In the same way, the effects of a given compound on epithelial LY permeability can be tested by including the test compound with the LY solution in the donor compartment. Then the calculated permeability coefficient to the test compound (Pappt) can be compared with the apparent permeability value of the control cells, e.g. without added compound (Pappc). Values of Pappt ≤ Pappc suggest that the test compound can be regarded as non-toxic and that it can be used to perform studies of effects on epithelial barrier function or absorption experiments.

3 Summary

The single layer of epithelial cells in the intestine represents the rate-limiting barrier for transport and uptake of compounds between the lumen and the body interior. Thus, in vitro-differentiated human epithelial cell monolayers allows for testing of absorption and active and passive transport processes through the intestinal epithelium. Among available epithelial cell lines Caco-2 has been found particularly suitable.
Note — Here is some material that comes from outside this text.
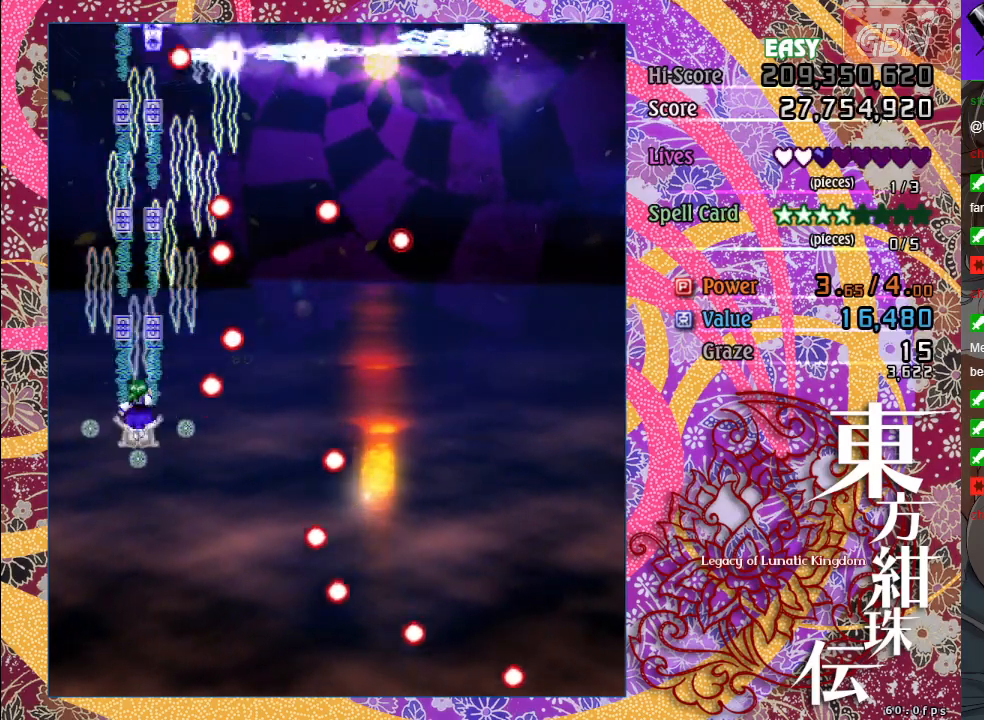
{"buttons": ["A", "X"], "left_stick": "up", "events": [[50, "left_stick", "up-left"], [300, "left_stick", "up"], [333, "X", "down"]]}
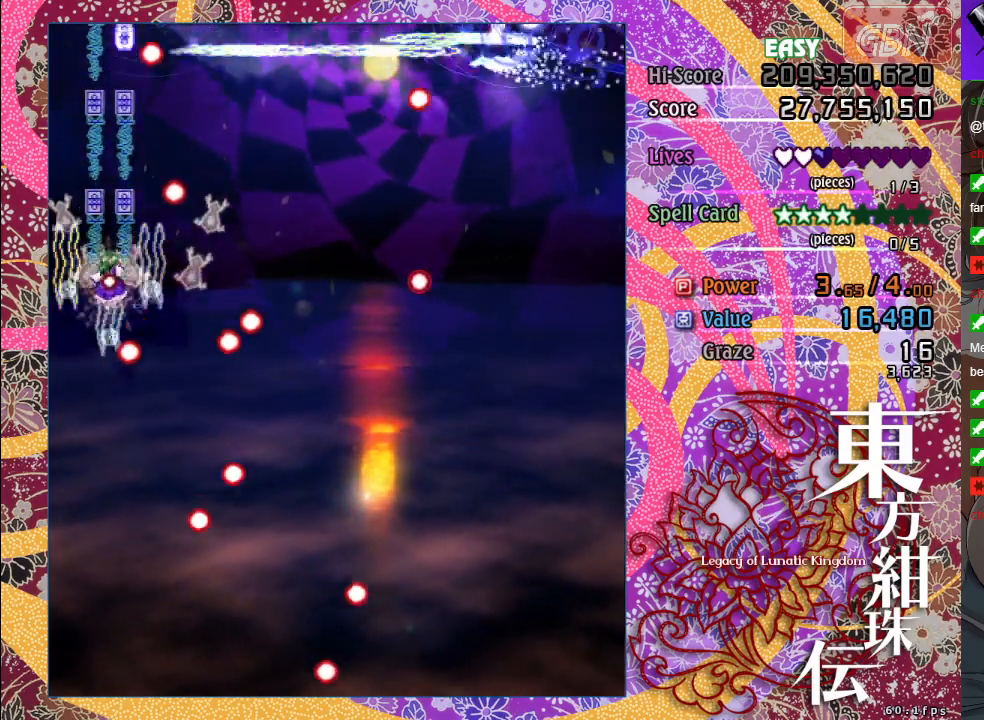
{"buttons": ["A", "X"], "left_stick": "center", "events": [[50, "left_stick", "down-right"], [167, "left_stick", "down"], [333, "left_stick", "center"]]}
In food science, problems of interest are not only related to absorption and transport issues, but also to biological effects of dietary compounds that may influence other aspects of epithelial function, typically tight junction structure, pattern recognition receptor activation and intracellular signaling processes that may affect cytokine production and subsequently both innate and adaptive immune responses. In such situations the lack of mucus production by Caco-2 cells may be considered a disadvantage. The HT29-MTX cell line may then represent an alternative, or a co-culture of Caco-2 and HT29-MTX cells, that also may provide information about effects on mucus production, an essential part of the intestinal barrier function. All these culture systems are described in the following chapters.